Pete Buttigieg is set to make an appearance on Thursday in Baltimore—a majority Black city with a storied Black queer history—and despite his best efforts and earnest attempts at empathy, nothing in his personal experience as a gay man hints at the sort of struggles that would help him understand what it means to be Black in Baltimore, South Bend, or anywhere else America in 2019. To the contrary, everything about his candidacy affirms the position that straight, cisgender, white men ostensibly enjoy in our society; and unfortunately for the candidate, it’s his very biography which most undermines his outreach efforts to Black voters.
Homophobia may be as insidious as racism, but no one can deny that we gay white men enjoy a degree of control over both the direct exposure and indirect impacts of homophobia in our lives. Many of us have the opportunity “to pass,” and until we choose to do otherwise, the world assumes on our behalf that we are straight. For us to become “a known homosexual” publicly and irreversibly is a willful choice to abandon forever the innate privileges afforded to us as white men. The consequences of that choice are significant, and we who’ve come out didn’t make the decision lightly. But having done so, we’re forever redefined by the act. For each of us, the particulars of how we revealed our authentic selves becomes one of the most significant details of our lives.

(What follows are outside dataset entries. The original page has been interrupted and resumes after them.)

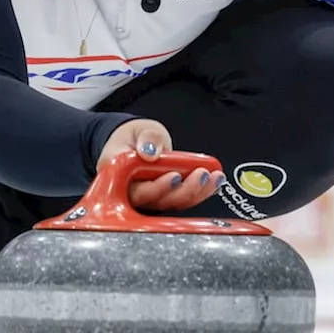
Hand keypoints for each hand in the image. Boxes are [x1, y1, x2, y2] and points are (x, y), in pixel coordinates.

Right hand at [97, 119, 225, 213]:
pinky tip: (214, 181)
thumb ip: (147, 137)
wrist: (137, 142)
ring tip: (214, 177)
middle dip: (184, 191)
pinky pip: (182, 199)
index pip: (137, 190)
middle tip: (202, 174)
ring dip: (197, 192)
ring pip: (173, 203)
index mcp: (118, 176)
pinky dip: (200, 192)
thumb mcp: (140, 129)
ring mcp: (151, 198)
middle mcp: (133, 192)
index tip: (175, 176)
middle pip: (158, 201)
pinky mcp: (165, 198)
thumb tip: (150, 153)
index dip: (158, 187)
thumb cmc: (135, 137)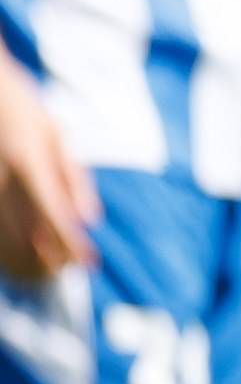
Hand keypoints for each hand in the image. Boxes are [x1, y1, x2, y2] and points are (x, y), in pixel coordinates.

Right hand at [0, 62, 89, 289]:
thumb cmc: (25, 113)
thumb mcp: (57, 136)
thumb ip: (74, 179)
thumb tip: (88, 220)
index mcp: (28, 165)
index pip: (54, 216)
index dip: (72, 244)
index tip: (89, 262)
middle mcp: (0, 182)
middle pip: (27, 237)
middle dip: (51, 260)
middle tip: (70, 267)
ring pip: (3, 242)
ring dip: (27, 263)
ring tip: (48, 270)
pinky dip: (5, 252)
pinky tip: (21, 258)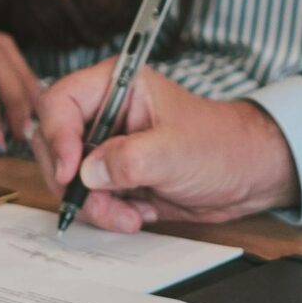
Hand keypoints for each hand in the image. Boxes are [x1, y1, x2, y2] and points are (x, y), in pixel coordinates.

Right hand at [29, 63, 298, 232]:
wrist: (246, 177)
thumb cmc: (222, 147)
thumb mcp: (176, 152)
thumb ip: (128, 160)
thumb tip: (87, 173)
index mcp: (117, 86)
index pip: (60, 103)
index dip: (57, 138)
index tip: (71, 174)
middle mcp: (106, 113)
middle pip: (55, 144)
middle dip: (74, 182)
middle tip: (101, 204)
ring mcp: (108, 145)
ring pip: (69, 178)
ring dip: (94, 205)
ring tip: (130, 216)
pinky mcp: (115, 175)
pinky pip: (90, 198)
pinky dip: (108, 213)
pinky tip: (139, 213)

As Buttigieg struggles to connect with Black voters, the question is not whether homophobia is as bad for him as racism is for people of color. The question is how much insight it’s granted Buttigieg about the plight of marginalized communities generally and if there’s anything in his experience that suggests he’s prepared to deploy his privilege in the service of the oppressed. Without a solid record to support his intentions to implement the policy agenda he’s outlined in his Douglass Plan, Buttigieg has only his biography to rely on.
Implicit in the the narrative of his coming out, as Buttigieg himself has relayed it, is the incontrovertible fact that being gay has never thwarted his ambitions — neither personal, professional, nor political. Whatever the awful effects of homophobia might have been in the life of Peter Paul Montgomery Buttigieg, they remain theoretical. He was determined to avoid them at all costs.
By his own admission, Buttigieg remained closeted well into adulthood in order to safeguard his military and political aspirations. He told the New York Times that as mayor he compartmentalized his identity in his own mind so that it wouldn’t factor into his decision-making; and though he’s spoken of his personal difficulties accepting himself, there’s no moment in his official history where his homosexuality was turned against him by anyone else. Even now he makes the deliberate choice, according to reporting in TIME Magazine and Politico, to avoid discussing aspects of his gay identity— such as his husband — in places where it might cost him votes.
How can a white man possibly know what it feels like to be excluded based on his identity when he’s never found himself on the wrong end of bias until he decided to pursue the Presidency of the United States as an openly gay candidate?
The paradox of the Buttigieg candidacy is that his career as an openly gay man has been neither long enough nor visible enough to demonstrate a first-hand understanding of the myriad ways that bigotry continually grinds down marginalized people. For a white man to attempt rhetorical kinship based on a vague sense of exclusion must ring especially hollow to those who’ve spent their lives fighting for basic recognition of their own human dignity. Had Buttigieg come out as a younger man, years of confronting homophobia might have burnished his argument and better prepared him for the current political moment. Instead, the best he can do is peddle anecdotes designed to transform his closeted anxieties about the abstract threat of homophobia into a source of remote empathy for the daily agonies of being a Black person who cannot hide in a world of unrepentant racism.
Black voters who are straight might not have insight into the specifics of the coming out process, but they certainly understand what it means to live in a society where straight white men continue to exercise tremendous power over the lives of everyone else. For Buttigieg to say of his coming out, “when you’re ready, you’re ready” is to remind Black voters, already keenly aware of the nuances inherent in both identity-based politics and identity-based power, that Buttigieg understands this social dynamic well enough to have exploited it for his own benefit. Such a man is unlikely to have learned empathy for those without the same options for selecting when and how they’re subject to discrimination. He’s certainly earned the skepticism of marginalized communities about whether or not he’ll wield civic authority for the benefit of others.
Pete Buttigieg may yet make history as the first openly gay President of the United States, maybe even in 2020. But if his best argument to Black voters is that he shares a common cause with them because he too suffers the “crisis of belonging in America,” then he won’t even win the nomination. Black voters know better, and they’ll shut that shit down.